'Warming Up' Serangan Darat Israel ke Rafah, Brigade Nahal Berkemas Tinggalkan Gaza
Jelang serangan darat Israel ke Rafah, salah satu unit infanteri utama militer Tel Aviv, Brigade Nahal berkelas tinggalkan Gaza.
Penulis: Andari Wulan Nugrahani
Editor: Bobby Wiratama
TRIBUNNEWS.COM - Jelang serangan darat Israel ke Rafah, salah satu unit infanteri utama militer Tel Aviv, Brigade Nahal berkemas tinggalkan Gaza.
Media Israel mengatakan Brigade Nahal belum lama ini menyelesaikan lima operasi di Gaza tengah.
Times of Israel melaporkan, setelah misinya di Gaza rampung, mereka diberi waktu untuk beristirahat, berlatih, dan meninjau rencana untuk serangan di masa depan.

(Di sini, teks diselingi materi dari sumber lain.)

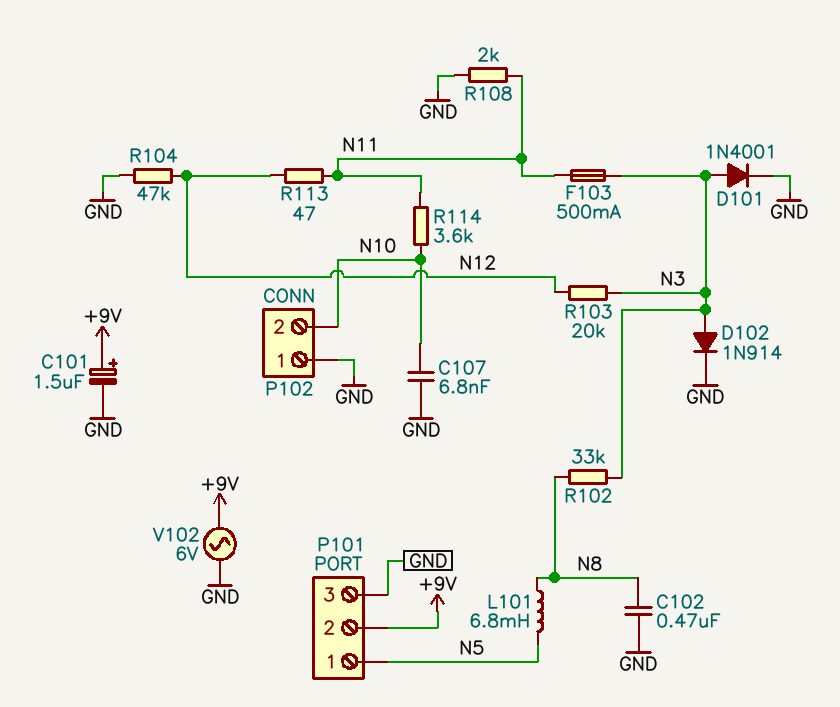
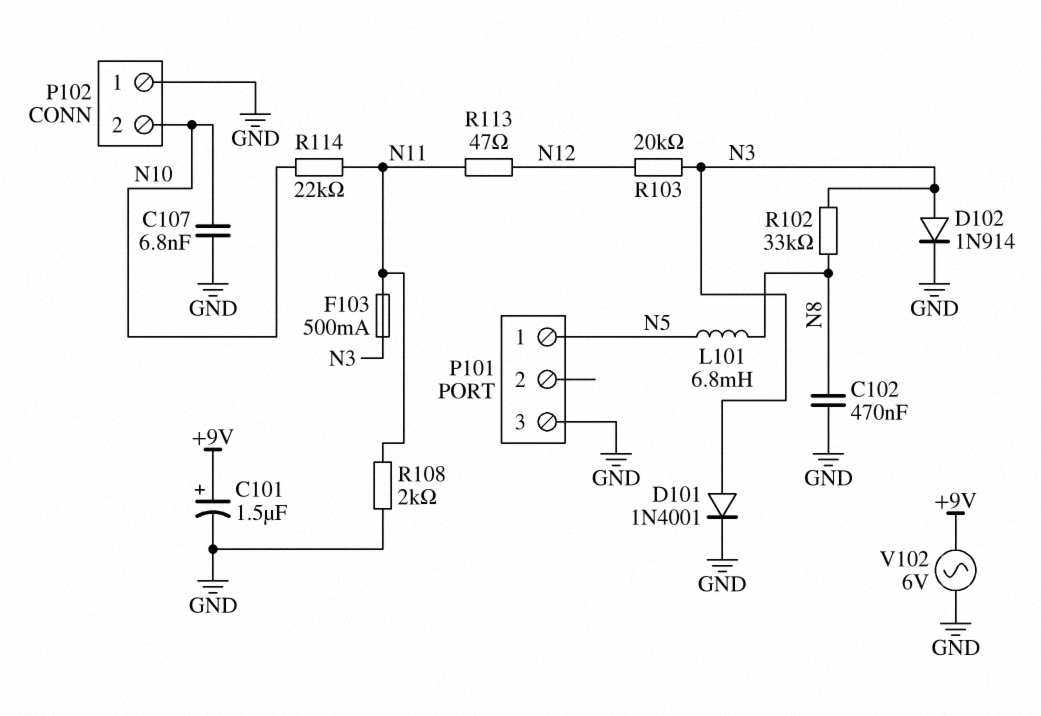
P101 pin 2: +9V -> none
R104: 47k (GND, N12) -> none
R114: 3.6k (N10, N11) -> 22k (N10, N11)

Kemarin, seorang pejabat senior pertahanan Israel mengatakan kepada Reuters bahwa militer sepenuhnya siap untuk pindah ke Rafah dan hanya menunggu izin dari pemerintah.
Para pejabat medis Perserikatan Bangsa-Bangsa (PBB) berulang kali telah memperingatkan akan dampak serangan besar-besaran di Rafah.
Kota yang berbatas dengan Negeri Firaun ini menjadi tempat sekitar 1,5 juta pengungsi Palestina berlindung.
"Bencana kemanusiaan di luar imajinasi bisa tercipta," kata badan itu.
Pekerja bantuan Belgia tewas dalam pemboman Rafah
Pasukan Israel membunuh seorang pekerja bantuan asal Belgia dan putranya yang berusia tujuh tahun dalam serangan di Rafah, Gaza selatan, kata Menteri Kerja Sama Pembangunan dan Kebijakan Perkotaan Caroline Gennez.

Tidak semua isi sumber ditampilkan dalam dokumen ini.